Rüyanın uzun sürmesini sağlamak için insanlara petrolün hiç bitmeyeceğini söyleyip onları bir yandan alternatif arayışlarından uzak tutarak diğer yandan da petrolün fiyatını yavaş yavaş arttırarak daha az üretimden daha fazla kar sağlamaya devam etmek gerekiyor. Fakat petrol fiyatlarını kendi başına yükselmeye bırakacak olursanız insanlar eninde sonunda bir sorun olduğunu görecekler. Büyük kitleler bir sorun olduğunu fark edecek olurlarsa bu sürüp gitmekte olan sisteme olan güveni azaltarak bir ekonomik krizi tetikleyebilecek. Zaten sürdürülebilir bir gelişmenin çok ötesine geçmiş bir dünya ekonomisi için bu ciddi bir felaket demek. Bu sebepten kitlelere bir güvenlik ve monotonluk yanılsaması vermek en doğru çözüm olarak görülüyor. 

Bu güvenlik ve monotonluk yanılsamasını bozabilecek birkaç petrol üreticisini de kontrol altına alabilmek için şeytani bir karakter yaratılıyor, çok uluslu sermaye o şeytani karakter bahane ederek tüm dünyayı koruma ve kollama görevini yüklenen bir güç oluşturuyor. Kişilerin ev yaşamları bile herkes tarafından bilinebilirken o şeytani karakter nedense bir türlü ele geçirilemiyor, çünkü eğer o şeytani güç ortadan kalkacak olursa insanlara koruma ve kollama gücünün neden gerekli olduğunu anlatmak çok zorlaşacak. Bu sebepten şeytani güç hep kaçıp saklanıyor ve sadece arada sırada hala hayatta olduğunu kanıtlayan mesajlar yayınlamakla yetiniyor. 

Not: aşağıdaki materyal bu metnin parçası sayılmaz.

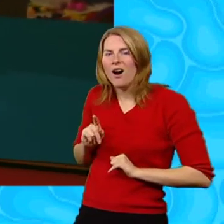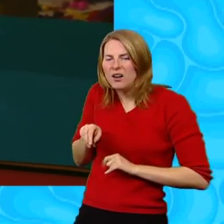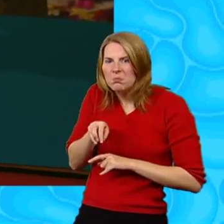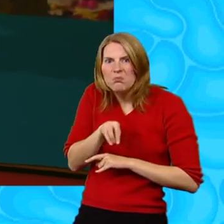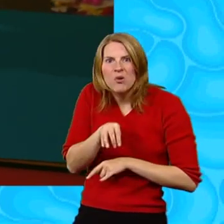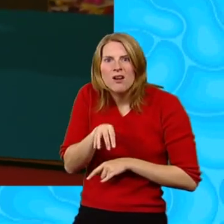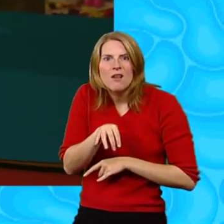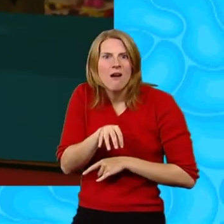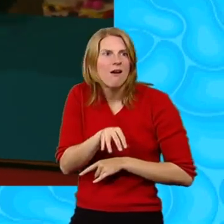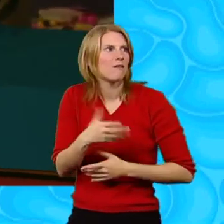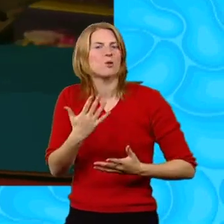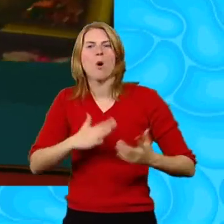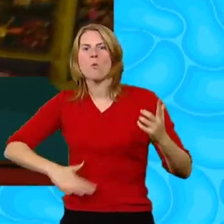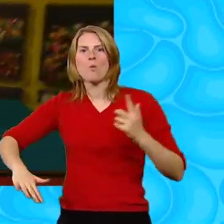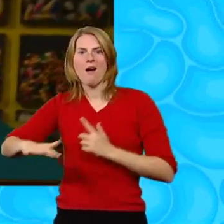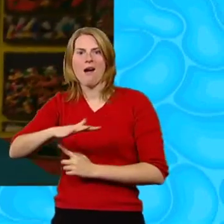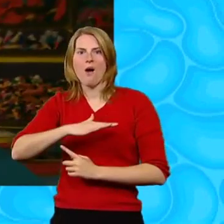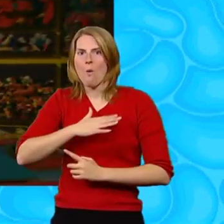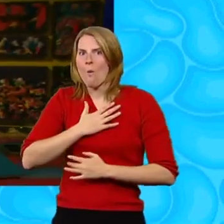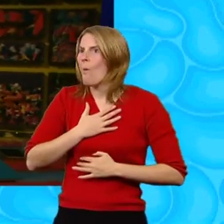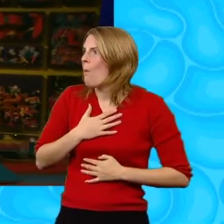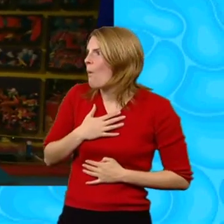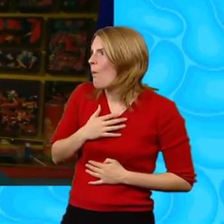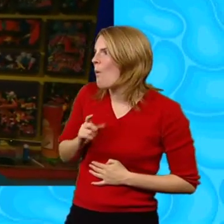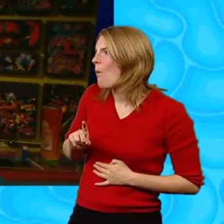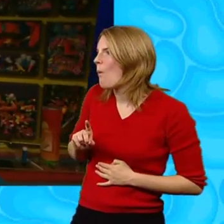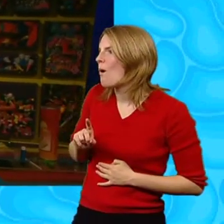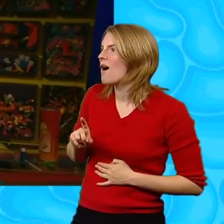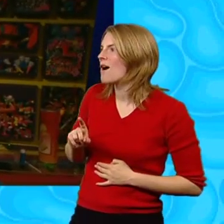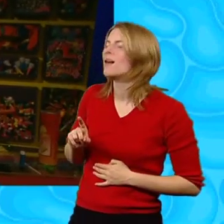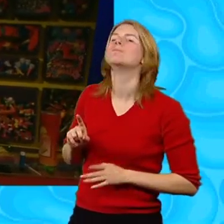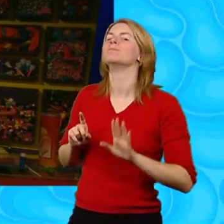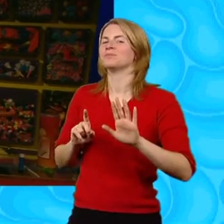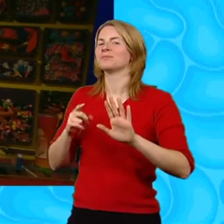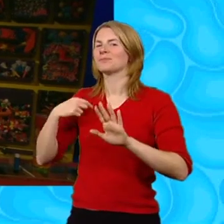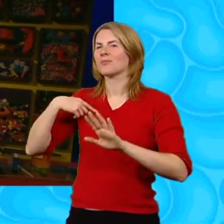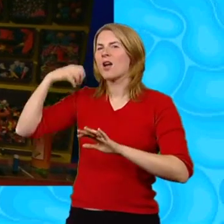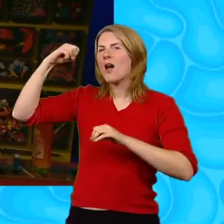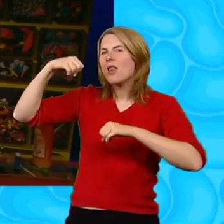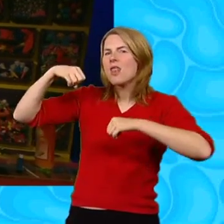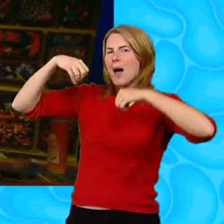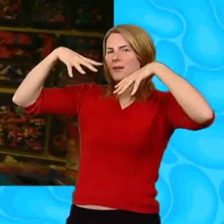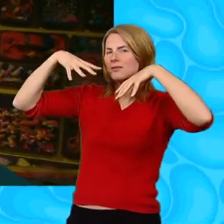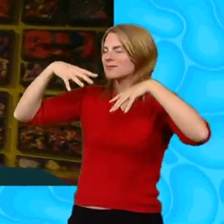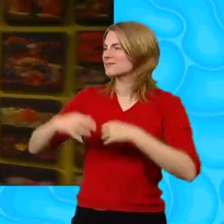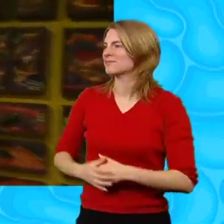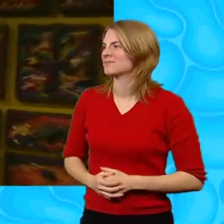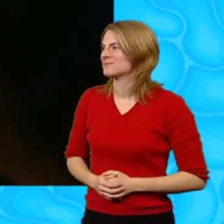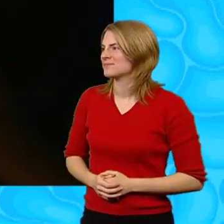spider The spiders appeared as if from nowhere Let's turn the lights back up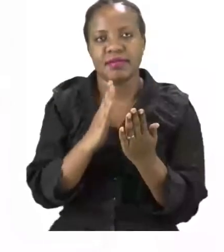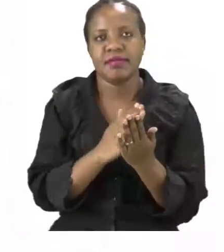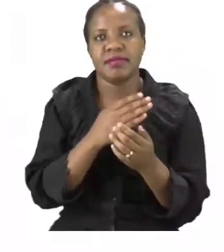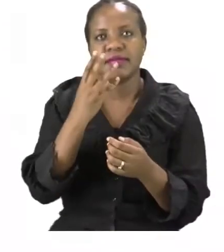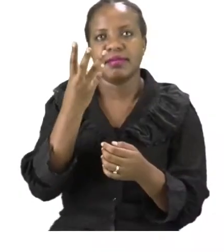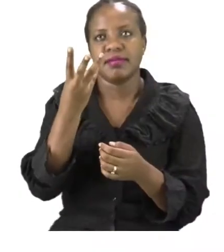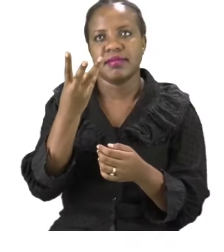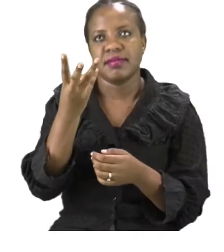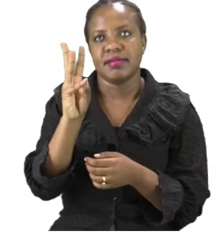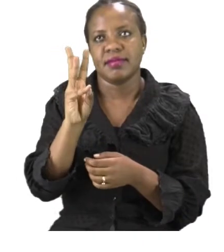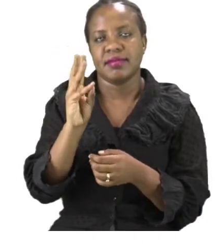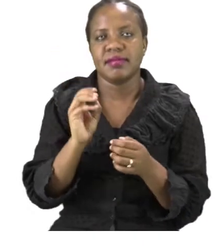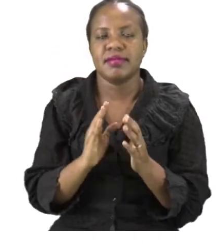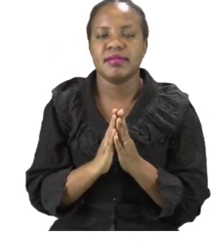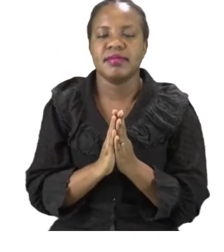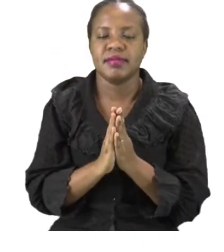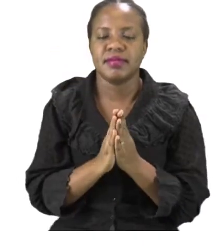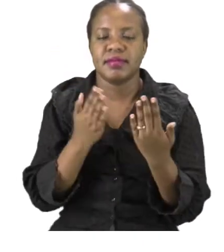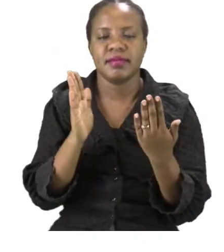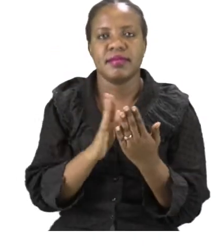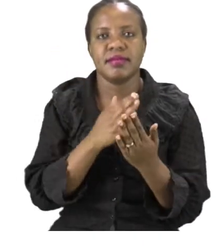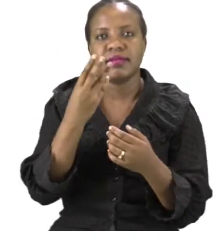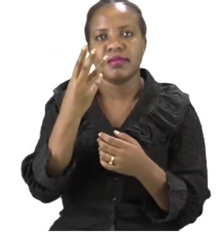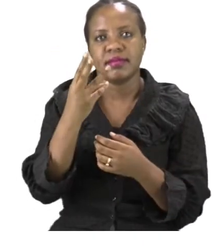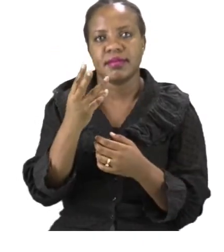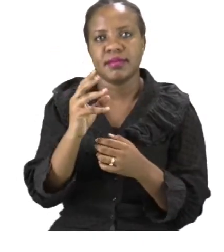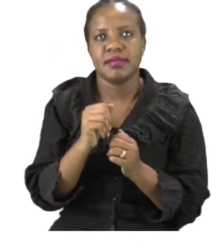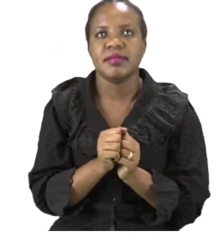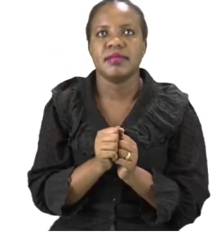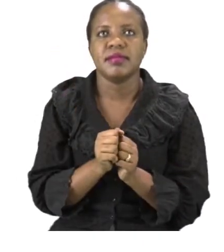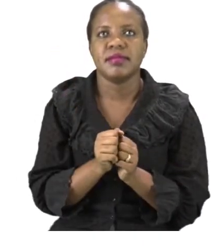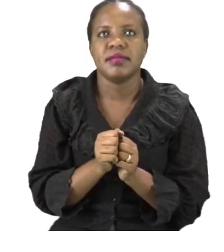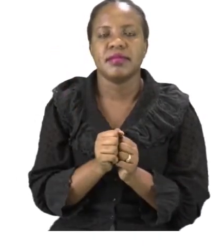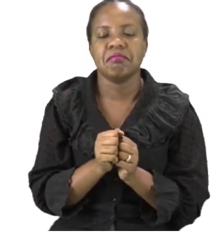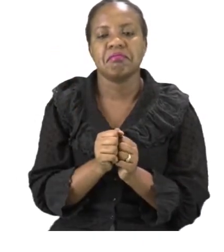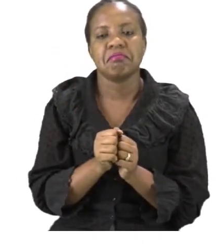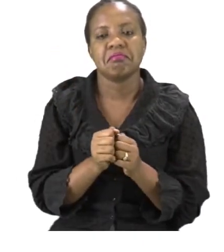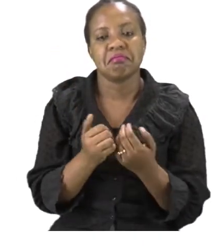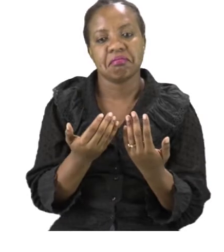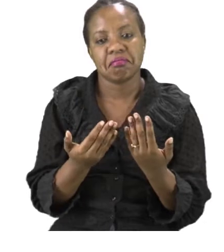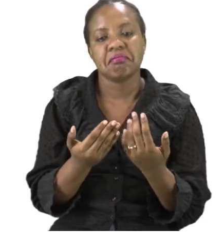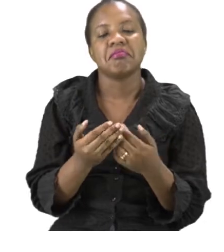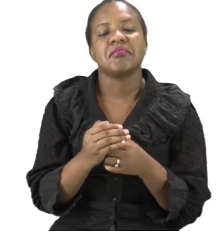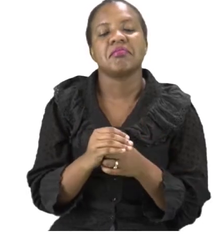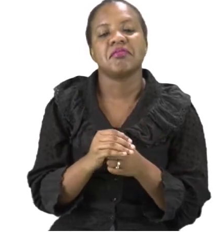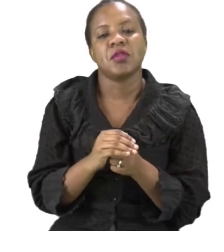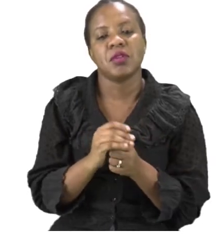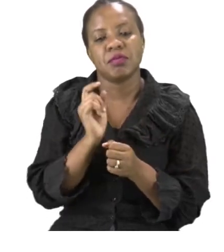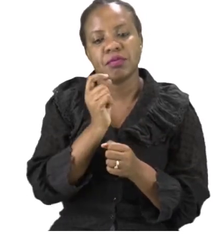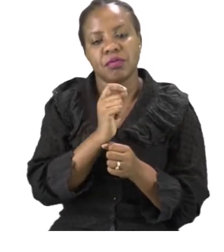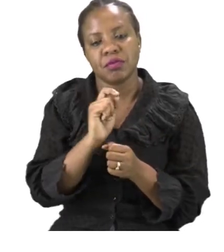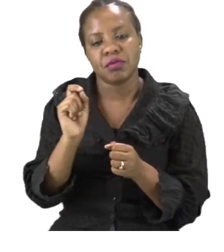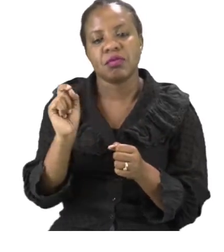On page 6 we are going to be doing some sentence completion. It is going to be our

Bir gün petrol fiyatındaki artış miktarı artık çok uluslu şirketlere yeterli olmuyor. Petrolün fiyatını kimseye çaktırmadan arttırmak gerekiyor. Mesela diyelim o noktada ham petrolün varil fiyatı 85 dolar civarında salınıyor. Önce konu ile alakası olmayan küçük bir ülkede bir halk ayaklanması tetikleniyor ve bu ayaklanmanın bölgenin tamamına yayılmasına göz yumuluyor. Bu bölgede hala tam olarak kontrol altına alınamamış orta büyüklükte petrol üreticilerinden biri de var. Sonra halk ayaklanması bu petrol üreticisine de sıçratılıyor. Çok uluslu sermaye halkı korumak için koruma ve kollama görevini yapan gücü devreye sokarak ne halkı baskı altında tutan diktatörü çok eziyorlar ne de halkın bir zafer kazanmasına izin veriyorlar, ama bu kargaşa durulduğunda görüyoruz ki kargaşadan önce 85 dolar olan ham petrolün varil fiyatı 115 dolara çıkmış. Nedense kimse de yadırgayıp sorgulamıyor bu durumu. 

Ama çok uluslu sermayeye ham petrolün varil fiyatının 115 dolara çıkması da yetmiyor, aslında hedef bir sene içerisinde fiyatı 145 dolara kadar çıkartmak, ancak ilk krizde dünya üretiminin sadece %2'sinden sorumlu bir ülkede kargaşa çıkartıp fiyatı %70 arttırmak şüphe çekebileceği için iki değişik oyun oynayarak birincide %35 arttırıyorlar ve ikinci oyunu planlamaya başlıyorlar. 
İkinci oyunun başında yıllardır arayıp da bir türlü bulamadıkları şeytani karakter yakalanıp öldürülüyor. Bu şeytani karakterin intikamını almak üzere onun adamları bir dizi eylem yapıyorlar. Bu dizi eylemin arkasında sadece şeytani karakterin adamları değil teröre destek verdiği epeydir bilinen bir başka devletin de olduğu öğrenilince çok uluslu sermayenin polis gücü o devlete de müdahale ederek zaten aylar önce başlatılmış olan halk ayaklanmasının sonlanmasını ve diktatörün ortadan kaldırılmasını sağlıyor. Hiç kimse fark etmeden de hem petrol kaynaklarına gelebilecek her türlü tehdit yok ediliyor, hem de ham petrolün varil fiyatı 145 dolara çıkartılmış oluyor. 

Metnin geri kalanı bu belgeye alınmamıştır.